• _Brief_
What the response needs is every record, repeated verbatim, and no images.

Dataset entries:
○ ○ ○ ○ ○

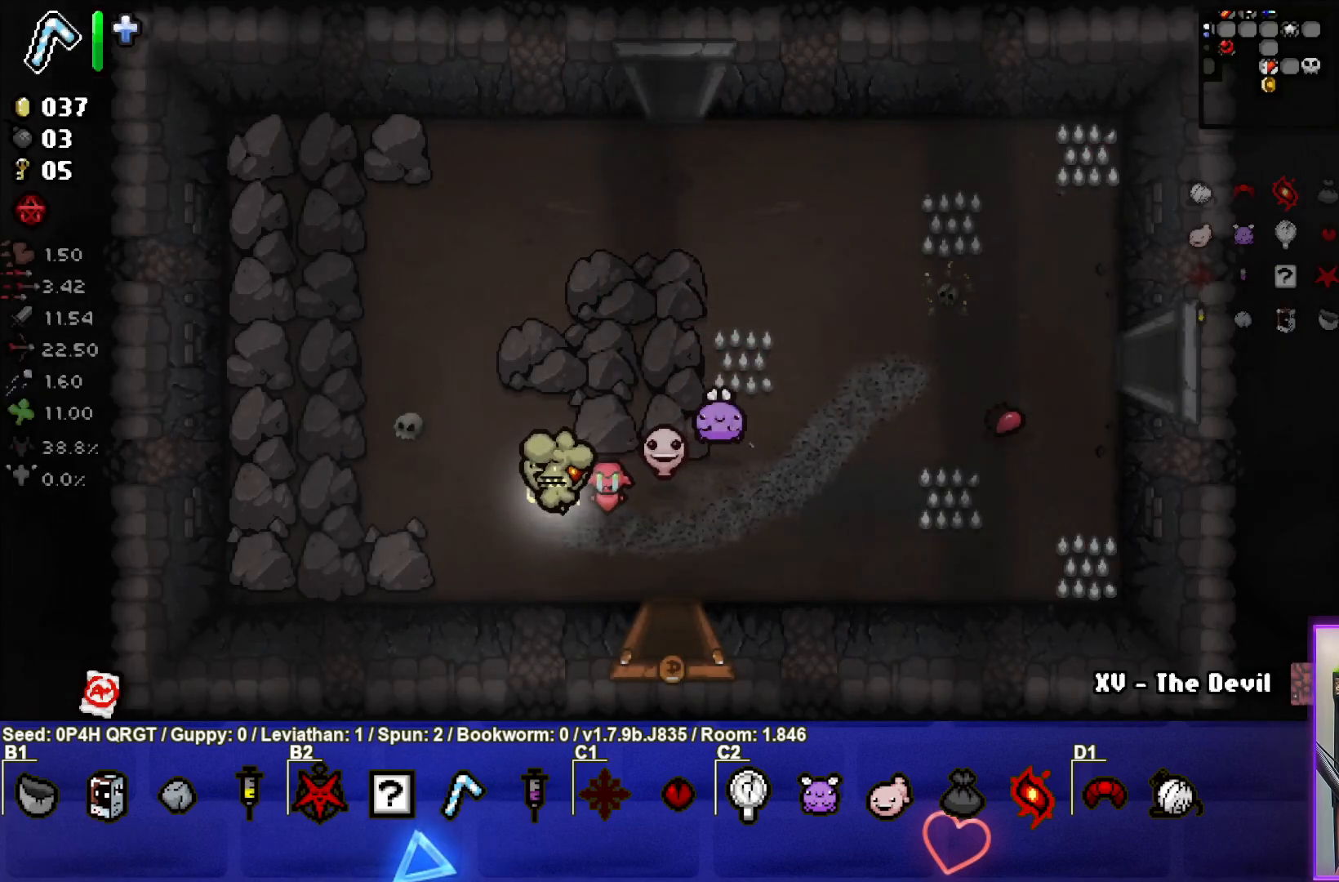
{"buttons": [], "left_stick": "center", "right_stick": "center", "events": []}
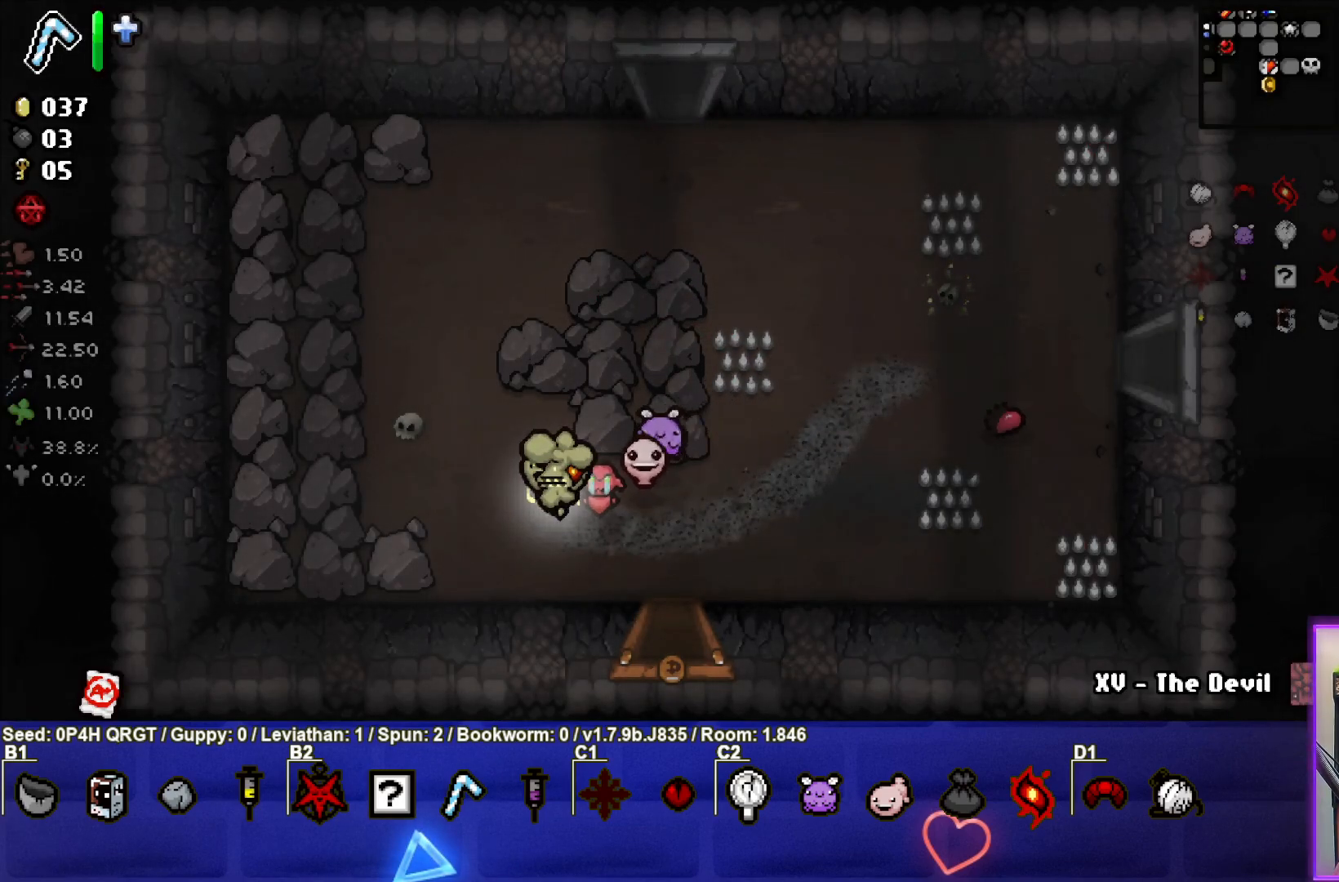
{"buttons": [], "left_stick": "center", "right_stick": "center", "events": []}
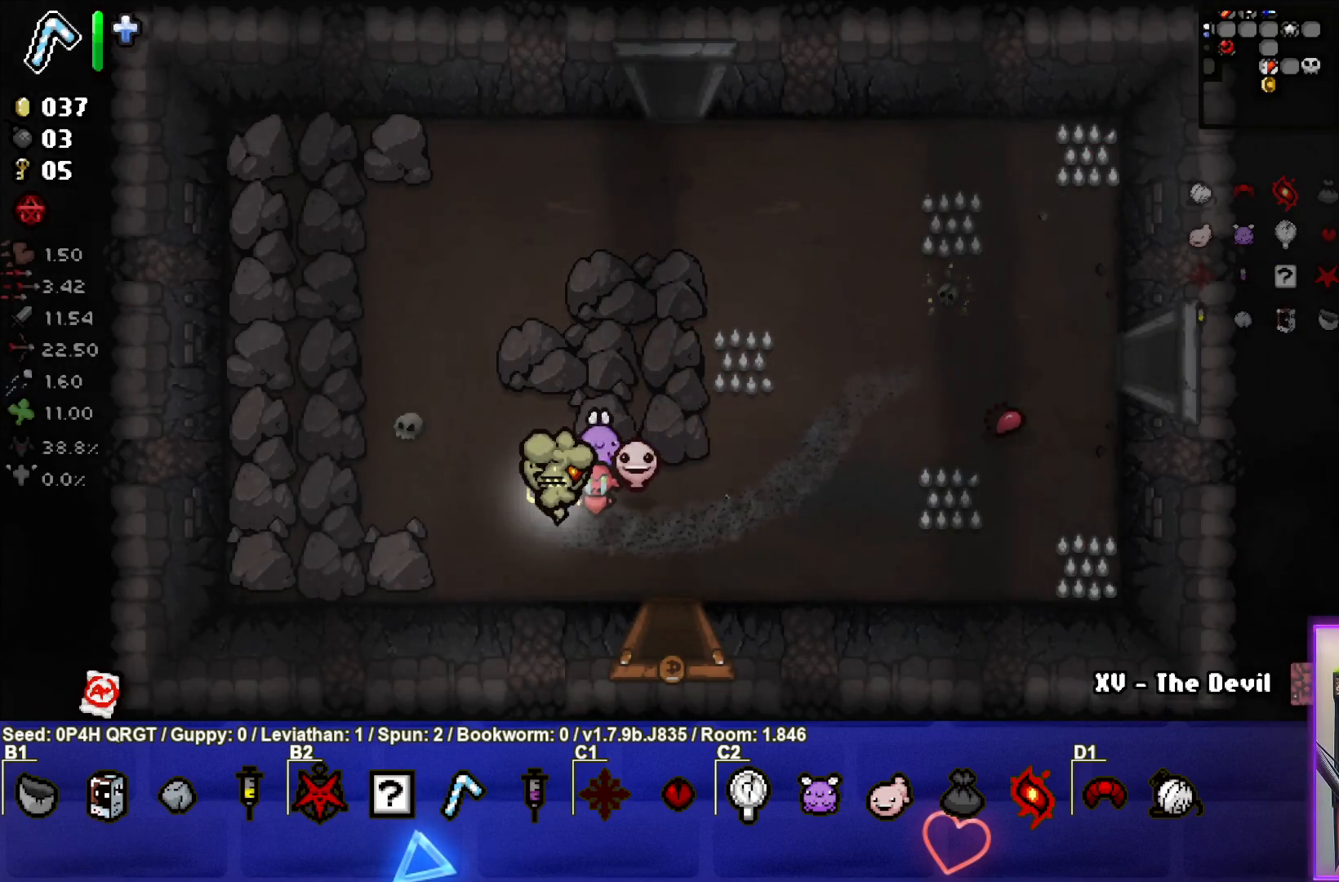
{"buttons": [], "left_stick": "center", "right_stick": "center", "events": []}
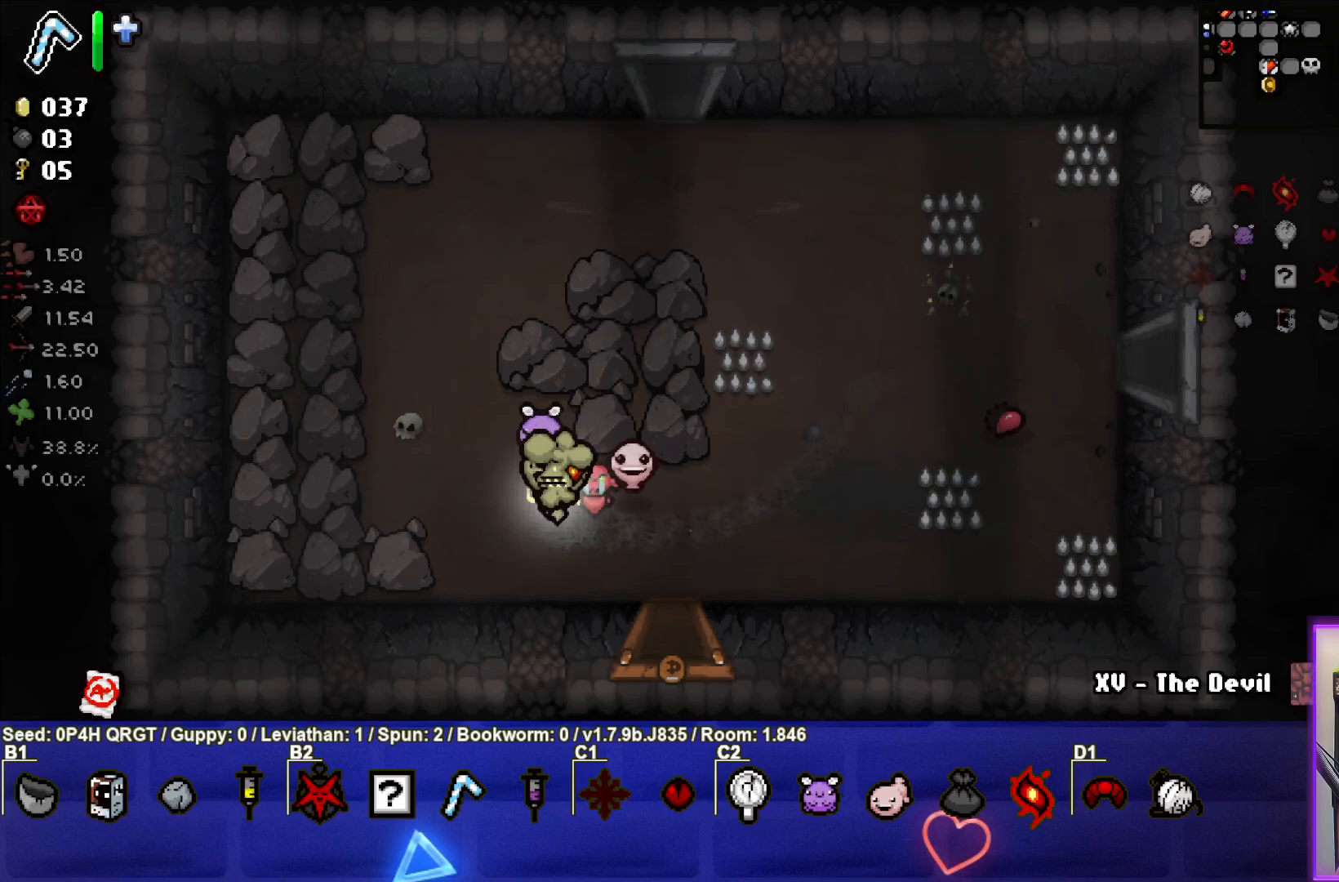
{"buttons": [], "left_stick": "center", "right_stick": "center", "events": []}
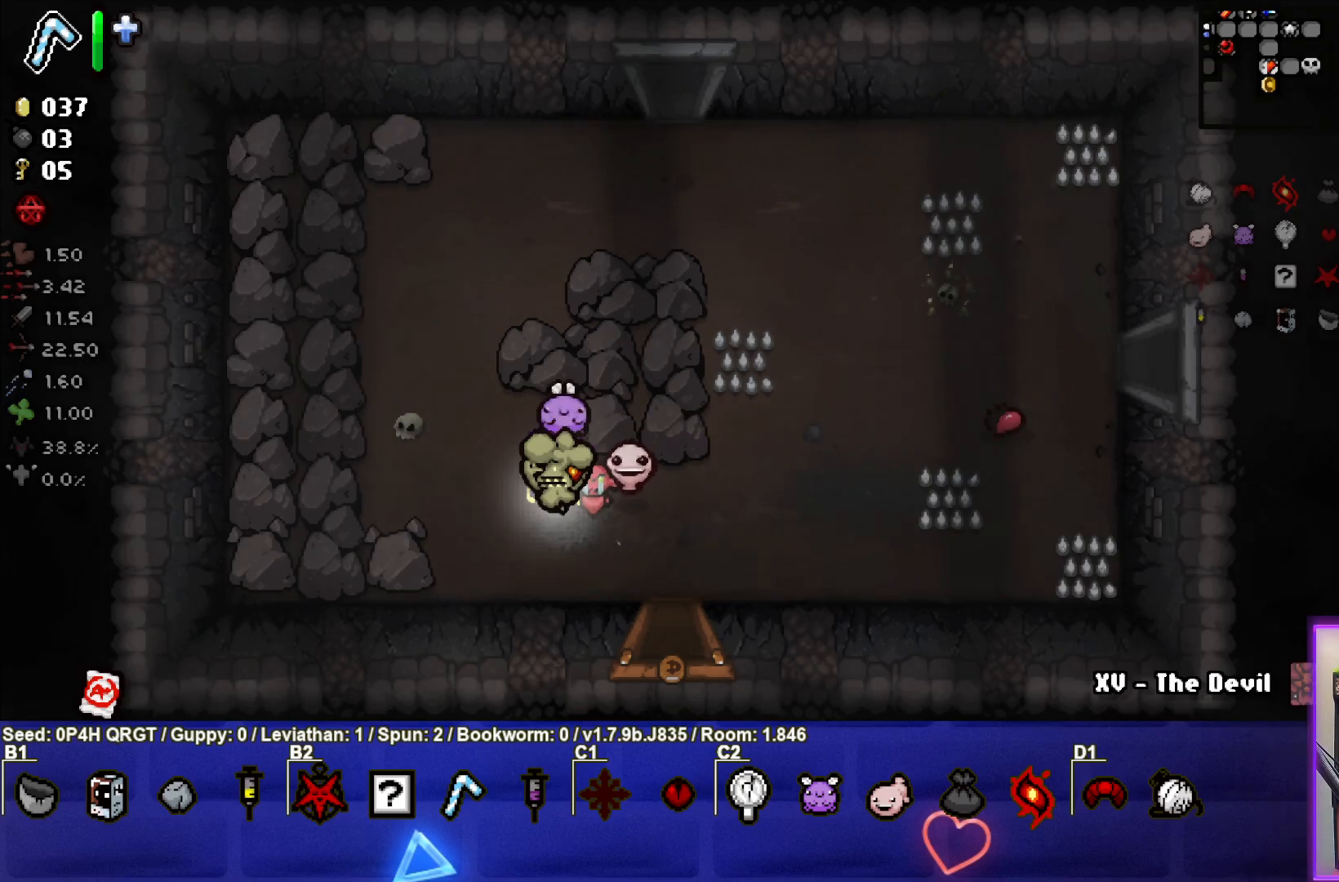
{"buttons": [], "left_stick": "right", "right_stick": "center", "events": [[133, "left_stick", "right"]]}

○ ○ ○ ○ ○

• _Solution to the problem_
{"buttons": [], "left_stick": "center", "right_stick": "center", "events": []}
{"buttons": [], "left_stick": "center", "right_stick": "center", "events": []}
{"buttons": [], "left_stick": "center", "right_stick": "center", "events": []}
{"buttons": [], "left_stick": "center", "right_stick": "center", "events": []}
{"buttons": [], "left_stick": "right", "right_stick": "center", "events": [[133, "left_stick", "right"]]}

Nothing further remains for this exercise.